[TASK BRIEF]: Pull each line holding "Montréal" out of the entries below.
::::
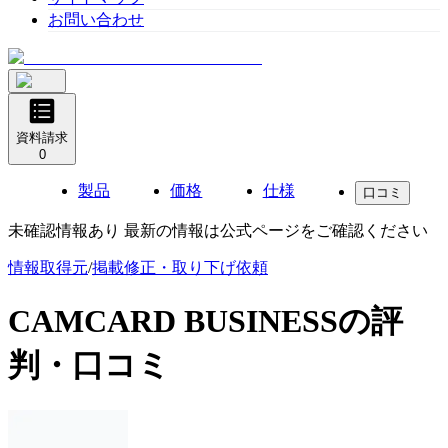
お問い合わせ
資料請求
0
製品
価格
仕様
口コミ
未確認情報あり 最新の情報は公式ページをご確認ください
情報取得元
/
掲載修正・取り下げ依頼
CAMCARD BUSINESS
の評
判・口コミ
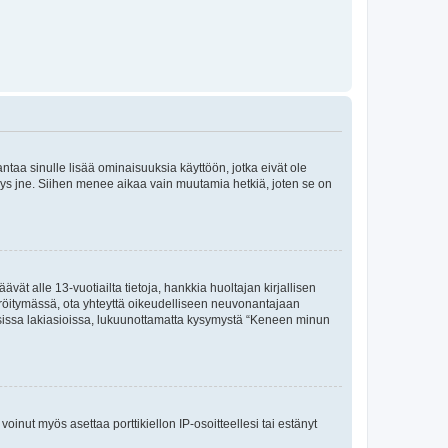
 antaa sinulle lisää ominaisuuksia käyttöön, jotka eivät ole
enyys jne. Siihen menee aikaa vain muutamia hetkiä, joten se on
vät alle 13-vuotiailta tietoja, hankkia huoltajan kirjallisen
teröitymässä, ota yhteyttä oikeudelliseen neuvonantajaan
isissa lakiasioissa, lukuunottamatta kysymystä “Keneen minun
oinut myös asettaa porttikiellon IP-osoitteellesi tai estänyt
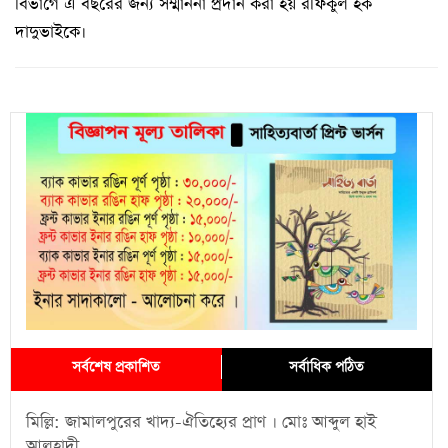
বিভাগে এ বছরের জন্য সম্মাননা প্রদান করা হয় রফিকুল হক
দাদুভাইকে।
সর্বশেষ প্রকাশিত
সর্বাধিক পঠিত
মিল্লি: জামালপুরের খাদ্য-ঐতিহ্যের প্রাণ । মোঃ আব্দুল হাই
আলহাদী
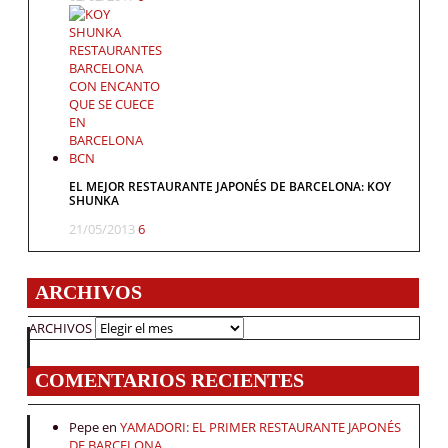
EL MEJOR RESTAURANTE JAPONÉS DE BARCELONA: KOY
SHUNKA
21/05/2013
6
ARCHIVOS
ARCHIVOS
COMENTARIOS RECIENTES
Pepe
en
YAMADORI: EL PRIMER RESTAURANTE JAPONÉS
DE BARCELONA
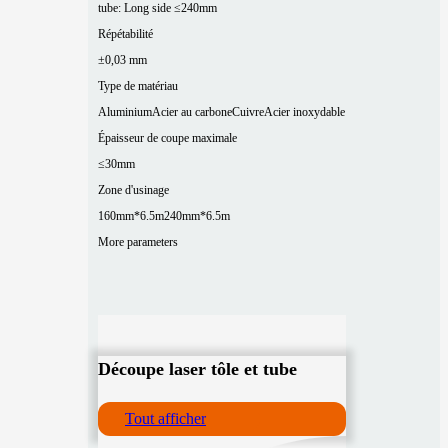
tube: Long side ≤240mm
Répétabilité
±0,03 mm
Type de matériau
Aluminium
Acier au carbone
Cuivre
Acier inoxydable
Épaisseur de coupe maximale
≤30mm
Zone d'usinage
160mm*6.5m
240mm*6.5m
More parameters
Découpe laser tôle et tube
Tout afficher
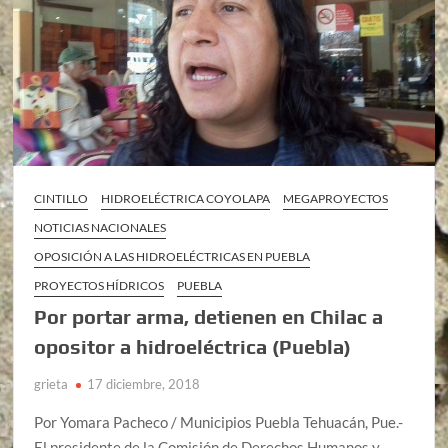
CINTILLO
HIDROELÉCTRICA COYOLAPA
MEGAPROYECTOS
NOTICIAS NACIONALES
OPOSICIÓN A LAS HIDROELÉCTRICAS EN PUEBLA
PROYECTOS HÍDRICOS
PUEBLA
Por portar arma, detienen en Chilac a
opositor a hidroeléctrica (Puebla)
grieta
17 diciembre, 2018
Por Yomara Pacheco / Municipios Puebla Tehuacán, Pue.-
El presidente de la Comisión de Derechos Humanos y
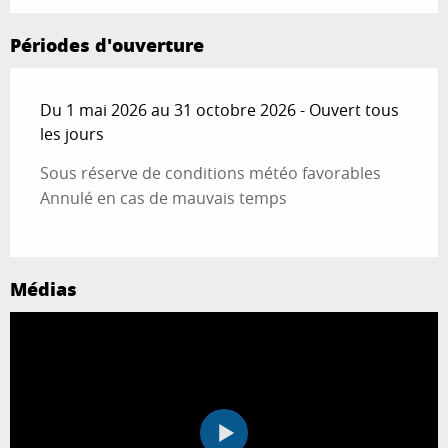
Périodes d'ouverture
Du 1 mai 2026 au 31 octobre 2026 - Ouvert tous
les jours
Sous réserve de conditions météo favorables
Annulé en cas de mauvais temps
Médias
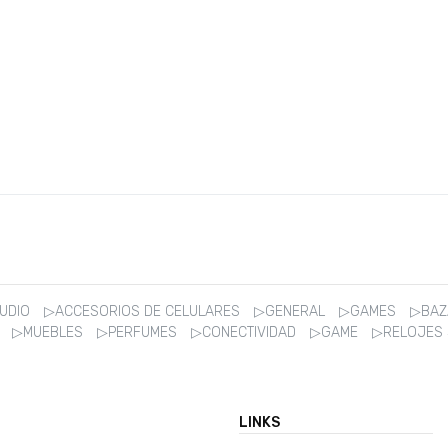
AUDIO
▷ACCESORIOS DE CELULARES
▷GENERAL
▷GAMES
▷BA
R
▷MUEBLES
▷PERFUMES
▷CONECTIVIDAD
▷GAME
▷RELOJES
LINKS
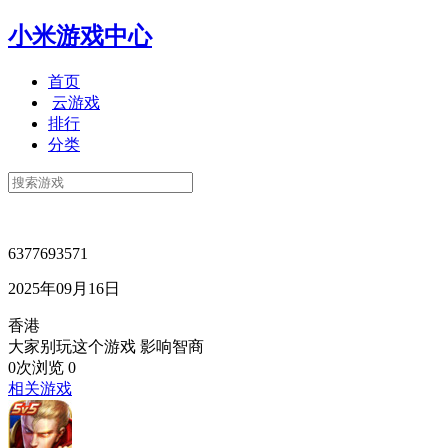
小米游戏中心
首页
云游戏
排行
分类
6377693571
2025年09月16日
香港
大家别玩这个游戏 影响智商
0次浏览
0
相关游戏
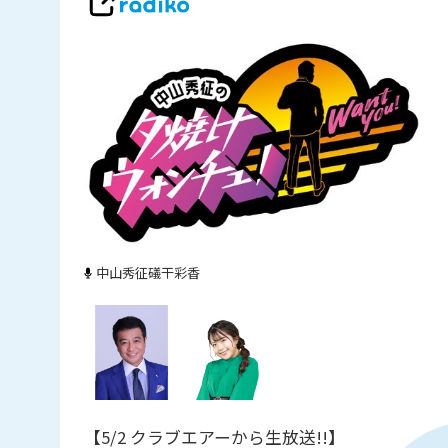
中山秀征
礒干彩香
【5/2 クラブエアーから生放送!!】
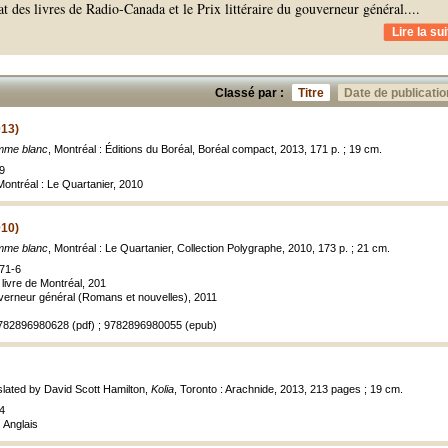
 des livres de Radio-Canada et le Prix littéraire du gouverneur général.
...
Lire la sui
Classé par :
Titre
Date de publicatio
013)
mme blanc
, Montréal : Éditions du Boréal, Boréal compact, 2013, 171 p. ; 19 cm.
9
 Montréal : Le Quartanier, 2010
010)
mme blanc
, Montréal : Le Quartanier, Collection Polygraphe, 2010, 173 p. ; 21 cm.
71-6
livre de Montréal, 201
ouverneur général (Romans et nouvelles), 2011
782896980628 (pdf) ; 9782896980055 (epub)
nslated by David Scott Hamilton,
Kolia
, Toronto : Arachnide, 2013, 213 pages ; 19 cm.
4
 Anglais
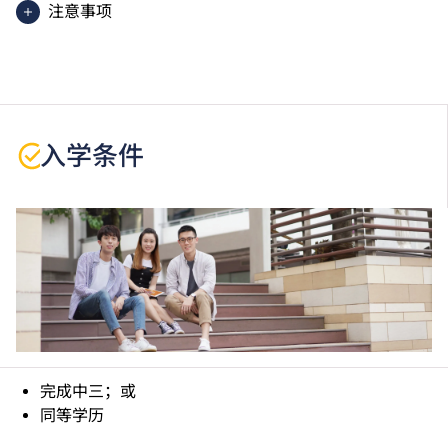
注意事项
部分课堂需在青年学院（葵涌）上课。
课程中有部份单元是以中文授课及评核。
学生或须于其他VTC院校上课。VTC可因应情况取消任
何课程、修正课程名称、内容或更改开办课程的院校／
分校／上课地点。
入学条件
持有更高学历或其他学科的基本技术证书或具相关工作
经验之人士可申请豁免修读部分单元。
完成中三；或
同等学历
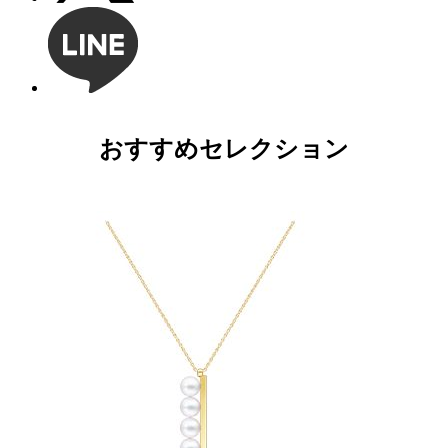
おすすめセレクション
::::
[ANSWER FOR THIS EXERCISE]:
, Montréal : Éditions du Boréal, Boréal compact, 2013, 171 p. ; 19 cm.
 Montréal : Le Quartanier, 2010
, Montréal : Le Quartanier, Collection Polygraphe, 2010, 173 p. ; 21 cm.
livre de Montréal, 201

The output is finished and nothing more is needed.